21 Yet this I call to mind and therefore I have hope:

22 Because of the Lord’s great love we are not consumed, for his compassions never fail.
23 They are new every morning; great is your faithfulness.
24 I say to myself, “The Lord is my portion; therefore I will wait for him.”

25 The Lord is good to those whose hope is in him, to the one who seeks him;
26 it is good to wait quietly for the salvation of the Lord.

(Lamentations 3:21-26, NIV)

I have my faith, my daily provision, enough to get by, and my health is better than any other sick person’s I know. I am still mobile, capable, and active; just snotty and hung-over-feeling most of the time. The end of this month marks the end of my college semester. I have been doing well, and am hopeful I will maintain the 4.0 GPA that strains against the indifference of my youth to combine into a competitive average. I have a church fellowship with which I am comfortable calling “family” and I spend a lot of time with them. I have college study buddies who rely on me and on whom I rely to keep me sharp and connected. I have a home recovery group, the meetings of which remind me that I am acceptable even though I am broken, and that I have another family that eagerly embraces me and which needs me to contribute.

That reminds me of my great revelation for the week. I was whining to God about how little appreciation I felt I have been getting lately and how my precious bride was not giving me the attention lately I thought I deserved. Suddenly it occurred to me that I, who religiously remind myself that, as part of the Church universal, am part of the “bride of Christ” (Revelation 19:7-8) have also lately neglected my duty to love, honor, and adore my promised husband – Jesus Christ. I have been doing the “Martha” type business, but very little “Mary” type adoration (Luke 10:38-42). It is the Mary interactions I miss, and it is those that Jesus’ own testimony says He prefers.

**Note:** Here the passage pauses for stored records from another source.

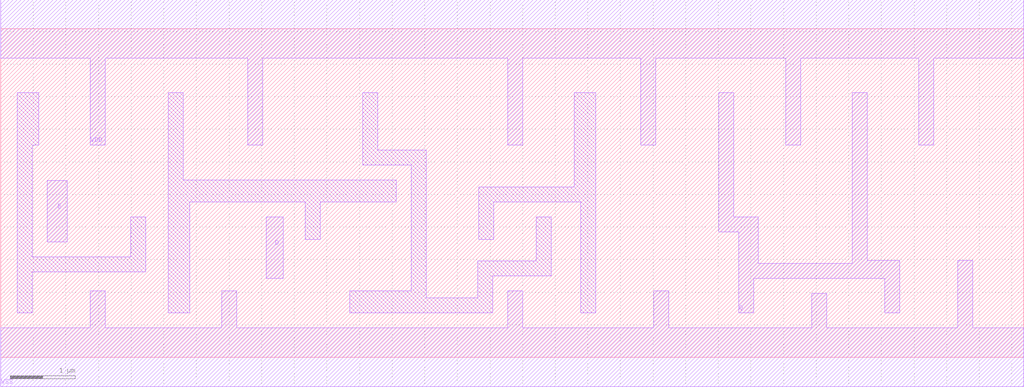
<source format=lef>
# Copyright 2022 GlobalFoundries PDK Authors
#
# Licensed under the Apache License, Version 2.0 (the "License");
# you may not use this file except in compliance with the License.
# You may obtain a copy of the License at
#
#      http://www.apache.org/licenses/LICENSE-2.0
#
# Unless required by applicable law or agreed to in writing, software
# distributed under the License is distributed on an "AS IS" BASIS,
# WITHOUT WARRANTIES OR CONDITIONS OF ANY KIND, either express or implied.
# See the License for the specific language governing permissions and
# limitations under the License.

MACRO gf180mcu_fd_sc_mcu9t5v0__latq_4
  CLASS core ;
  FOREIGN gf180mcu_fd_sc_mcu9t5v0__latq_4 0.0 0.0 ;
  ORIGIN 0 0 ;
  SYMMETRY X Y ;
  SITE GF018hv5v_green_sc9 ;
  SIZE 15.68 BY 5.04 ;
  PIN D
    DIRECTION INPUT ;
    ANTENNAGATEAREA 0.92 ;
    PORT
      LAYER Metal1 ;
        POLYGON 4.07 1.21 4.33 1.21 4.33 2.15 4.07 2.15  ;
    END
  END D
  PIN E
    DIRECTION INPUT ;
    USE clock ;
    ANTENNAGATEAREA 1.164 ;
    PORT
      LAYER Metal1 ;
        POLYGON 0.71 1.77 1.02 1.77 1.02 2.71 0.71 2.71  ;
    END
  END E
  PIN Q
    DIRECTION OUTPUT ;
    ANTENNADIFFAREA 3.276 ;
    PORT
      LAYER Metal1 ;
        POLYGON 11.01 1.92 11.31 1.92 11.31 0.68 11.54 0.68 11.54 1.21 13.55 1.21 13.55 0.68 13.78 0.68 13.78 1.49 13.28 1.49 13.28 4.065 13.05 4.065 13.05 1.44 11.61 1.44 11.61 2.15 11.24 2.15 11.24 4.065 11.01 4.065  ;
    END
  END Q
  PIN VDD
    DIRECTION INOUT ;
    USE power ;
    SHAPE ABUTMENT ;
    PORT
      LAYER Metal1 ;
        POLYGON 0 4.59 1.37 4.59 1.37 3.255 1.6 3.255 1.6 4.59 2.22 4.59 3.79 4.59 3.79 3.255 4.02 3.255 4.02 4.59 7.77 4.59 7.77 3.255 8 3.255 8 4.59 9.12 4.59 9.81 4.59 9.81 3.255 10.04 3.255 10.04 4.59 12.03 4.59 12.03 3.255 12.26 3.255 12.26 4.59 14.07 4.59 14.07 3.255 14.3 3.255 14.3 4.59 15.68 4.59 15.68 5.49 9.12 5.49 2.22 5.49 0 5.49  ;
    END
  END VDD
  PIN VSS
    DIRECTION INOUT ;
    USE ground ;
    SHAPE ABUTMENT ;
    PORT
      LAYER Metal1 ;
        POLYGON 0 -0.45 15.68 -0.45 15.68 0.45 14.9 0.45 14.9 1.49 14.67 1.49 14.67 0.45 12.66 0.45 12.66 0.98 12.43 0.98 12.43 0.45 10.24 0.45 10.24 1.02 10.01 1.02 10.01 0.45 8 0.45 8 1.02 7.77 1.02 7.77 0.45 3.62 0.45 3.62 1.02 3.39 1.02 3.39 0.45 1.6 0.45 1.6 1.02 1.37 1.02 1.37 0.45 0 0.45  ;
    END
  END VSS
  OBS
      LAYER Metal1 ;
        POLYGON 0.25 0.68 0.48 0.68 0.48 1.31 2.22 1.31 2.22 2.15 1.99 2.15 1.99 1.54 0.48 1.54 0.48 3.255 0.58 3.255 0.58 4.065 0.25 4.065  ;
        POLYGON 2.57 0.68 2.9 0.68 2.9 2.38 4.67 2.38 4.67 1.81 4.9 1.81 4.9 2.38 6.06 2.38 6.06 2.72 2.8 2.72 2.8 4.065 2.57 4.065  ;
        POLYGON 5.55 2.95 6.29 2.95 6.29 1.02 5.35 1.02 5.35 0.68 7.54 0.68 7.54 1.25 8.44 1.25 8.44 2.15 8.21 2.15 8.21 1.48 7.31 1.48 7.31 0.91 6.52 0.91 6.52 3.18 5.78 3.18 5.78 4.065 5.55 4.065  ;
        POLYGON 7.33 1.81 7.56 1.81 7.56 2.38 8.89 2.38 8.89 0.68 9.12 0.68 9.12 4.065 8.79 4.065 8.79 2.61 7.33 2.61  ;
  END
END gf180mcu_fd_sc_mcu9t5v0__latq_4

</source>
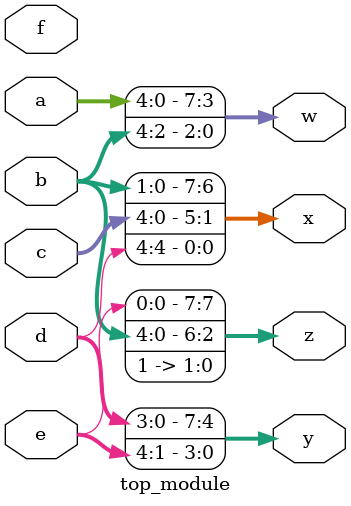
<source format=v>
module top_module (
    input [4:0] a, b, c, d, e, f,
    output [7:0] w, x, y, z );//

    // assign { ... } = { ... };	
    assign w[7:0] = {a[4:0], b[4:2]};
    assign x[7:0] = {b[1:0], c[4:0], d[4]};
    assign y[7:0] = {d[3:0], e[4:1]};
    assign z[7:0] = {e[0], b[4:0], 2'b11};
endmodule
</source>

I was reminded recently of the importance of meditation. Historically, meditation to me has always been more of a focused cogitation or a prayerful petition, but over the past five years I have learned a little about meditation and employed it in prayerful purpose to quiet self and listen for God. When I allow it to benefit me it does, so it is a shame I do not submit to the practice more often. Without deep, meaningful interchange any relationship becomes routine, hurried, and uninteresting. When my primary motivation in life (including recovery, eating, relationships, profession, etc.) is my relationship with God, I cannot afford to let it fall into apathy. I commit to making this a more regular practice with the hope of rekindling the relationship that fuels my every action.

Holy Father, today, I give everything I am to You. Though I am broken, boring, backwards, and sometimes even rebellious, I trust You to make me into something You can use for Your purposes. You, who are the motivation for my every breath, come alive in me. Make the glory of Your radiance shine so that people don’t even know who I am, but they see You in me. Give me opportunity, resource, and resolve to bear witness to Your world-conquering grace, so that someone I meet may lay hold of hope and choose to live life as You intended it – in everlasting togetherness with You.

10 Create in me a pure heart, O God,
    and renew a steadfast spirit within me.
11 Do not cast me from your presence
    or take your Holy Spirit from me.
12 Restore to me the joy of your salvation
    and grant me a willing spirit, to sustain me.